Und dann ist es passiert: Gerade eben erschien: United Colors of Ska 4.0!!
Allein die Anzahl an Songs auf diesem Sampler ist mehrfach destillierter Wahnsinn! 44 Tracks auf zwei CDs von Bands aus weit über 30 Ländern sind nun wirklich überwältigend. Darunter befinden sich etliche sehr viel versprechende Newcomer, Bands, von denen selbst ich trotz regelmäßiger Recherchen noch nichts gehört habe (was sich schleunigst ändern muss), aber auch eine ordentliche Stange hochkarätiger „Stars“. Das PorkPie Team beweist damit, falls dieser Beweis überhaupt nötig war, dass es nach wie vor auf der Höhe der Zeit ist und unbedingt zu den wichtigsten Labels für Skamusik gezählt werden muss. Für diesen Sampler, der wirklich erstaunliches vereint, holte sich Produzent Matzge mit DJ BossK (Reggae Explosion u. a.) einen kompetenten Berater ins Boot, der für die Auswahl von Disc1 mit Schwerpunkt „Traditionell orientierte Ska- und Reggaebands“ verantwortlich zeichnet. Allein die ersten acht Tracks sind Grund genug, die Scheibe zum Pflichtkauf zu machen.
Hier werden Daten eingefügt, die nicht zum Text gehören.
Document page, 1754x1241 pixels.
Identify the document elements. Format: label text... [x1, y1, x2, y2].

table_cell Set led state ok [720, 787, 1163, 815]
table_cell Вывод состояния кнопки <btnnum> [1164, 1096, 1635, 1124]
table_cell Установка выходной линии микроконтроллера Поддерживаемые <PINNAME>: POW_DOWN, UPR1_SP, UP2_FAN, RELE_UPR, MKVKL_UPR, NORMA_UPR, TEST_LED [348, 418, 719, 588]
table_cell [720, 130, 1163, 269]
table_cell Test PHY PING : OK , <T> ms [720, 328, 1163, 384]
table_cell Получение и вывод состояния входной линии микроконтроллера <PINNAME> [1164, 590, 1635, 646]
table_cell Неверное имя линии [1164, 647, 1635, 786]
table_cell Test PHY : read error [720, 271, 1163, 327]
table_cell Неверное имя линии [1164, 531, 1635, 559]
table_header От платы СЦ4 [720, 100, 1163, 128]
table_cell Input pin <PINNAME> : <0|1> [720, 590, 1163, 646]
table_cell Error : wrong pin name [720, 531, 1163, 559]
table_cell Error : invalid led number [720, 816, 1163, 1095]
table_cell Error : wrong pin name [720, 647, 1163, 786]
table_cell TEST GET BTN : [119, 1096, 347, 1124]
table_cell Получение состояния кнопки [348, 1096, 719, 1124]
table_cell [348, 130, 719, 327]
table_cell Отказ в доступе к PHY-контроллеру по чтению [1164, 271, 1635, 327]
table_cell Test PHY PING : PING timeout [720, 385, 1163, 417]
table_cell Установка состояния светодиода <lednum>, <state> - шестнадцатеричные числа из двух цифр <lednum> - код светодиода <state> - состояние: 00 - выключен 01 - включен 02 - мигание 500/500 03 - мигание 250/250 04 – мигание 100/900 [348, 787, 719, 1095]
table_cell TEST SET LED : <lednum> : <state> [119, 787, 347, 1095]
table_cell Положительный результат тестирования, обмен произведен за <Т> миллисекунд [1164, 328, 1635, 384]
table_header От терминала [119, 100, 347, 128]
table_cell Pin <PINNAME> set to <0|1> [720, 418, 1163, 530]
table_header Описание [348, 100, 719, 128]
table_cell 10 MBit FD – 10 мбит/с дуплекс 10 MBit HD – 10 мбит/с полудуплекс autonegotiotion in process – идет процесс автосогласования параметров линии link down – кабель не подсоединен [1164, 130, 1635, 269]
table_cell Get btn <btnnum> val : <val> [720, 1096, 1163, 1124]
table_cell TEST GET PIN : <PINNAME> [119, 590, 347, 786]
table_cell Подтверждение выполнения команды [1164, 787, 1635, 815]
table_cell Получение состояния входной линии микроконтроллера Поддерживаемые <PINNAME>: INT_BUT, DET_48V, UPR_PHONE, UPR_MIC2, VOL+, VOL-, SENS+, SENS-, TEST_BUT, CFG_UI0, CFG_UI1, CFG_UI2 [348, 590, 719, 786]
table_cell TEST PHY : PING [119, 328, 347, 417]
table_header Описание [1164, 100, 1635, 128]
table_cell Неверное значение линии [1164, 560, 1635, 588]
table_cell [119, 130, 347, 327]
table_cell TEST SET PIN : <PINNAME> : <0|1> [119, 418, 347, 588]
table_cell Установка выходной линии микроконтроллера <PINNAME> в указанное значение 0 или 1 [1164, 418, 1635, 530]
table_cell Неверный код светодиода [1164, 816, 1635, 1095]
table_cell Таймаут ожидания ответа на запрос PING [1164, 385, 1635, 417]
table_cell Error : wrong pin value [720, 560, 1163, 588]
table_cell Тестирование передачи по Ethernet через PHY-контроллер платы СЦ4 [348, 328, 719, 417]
The Dualers, The Slackers (bisher unveröffentlichter Song), The Valkyrians, One Night Band, The Aggrobeats (quasi ein Malaysischer Zwilling der Aggrolites), The Caroloregians, Two Tone Club, The Pepper Pots. Das Who is Who? der aktuellen Skawelt würde nicht viel anders aussehen. Außerdem noch mit dabei: The Upsessions, Mr. T-Bone, Pannonia Allstars Ska Orchestra, Dr. Ring-Ding mit Kingston Kitchen 809 und natürlich nicht zu vergessen Babylove & the Van Dangos.
Die zweite CD umfasst in etwa all das, was nach 50 Jahren Musikentwicklung so alles entstanden ist. Neben PorkPie Klassikern wie The Toasters, Skaos, Dallax und Spitfire findet sich eine spannend gewürzte Mischung von 2Tone-, 3rdWave- und „Skapunk + X“-Bands aus aller Damenländer. Ska Goes World Baby! Und das ist gut so. Hauptrecherche-Werkzeug war übrigens, um ein letztes Mal die Modernität dieses Samplers zu betonen, das allseits beliebte Internetportal Myspace.com. (Daher wohl das viel sagende „4.0“. Oder ist der Bezug zur letzten Episode von „Stirb Langsam“ etwa gewollt?)
Entstanden ist dabei ein großartiger Sampler, der sich vielleicht auf Grund der großen dargebotenen Bandbreite nicht von jedem Hörer am Stück genießen lässt, der aber unbedingt wichtig ist als Rundumschau der gegenwärtigen Skaszene oder als abwechslungsreicher DJ (oVF*) Begleiter. Viel Spaß beim Entdecken! Ein äußerst spannendes Werk.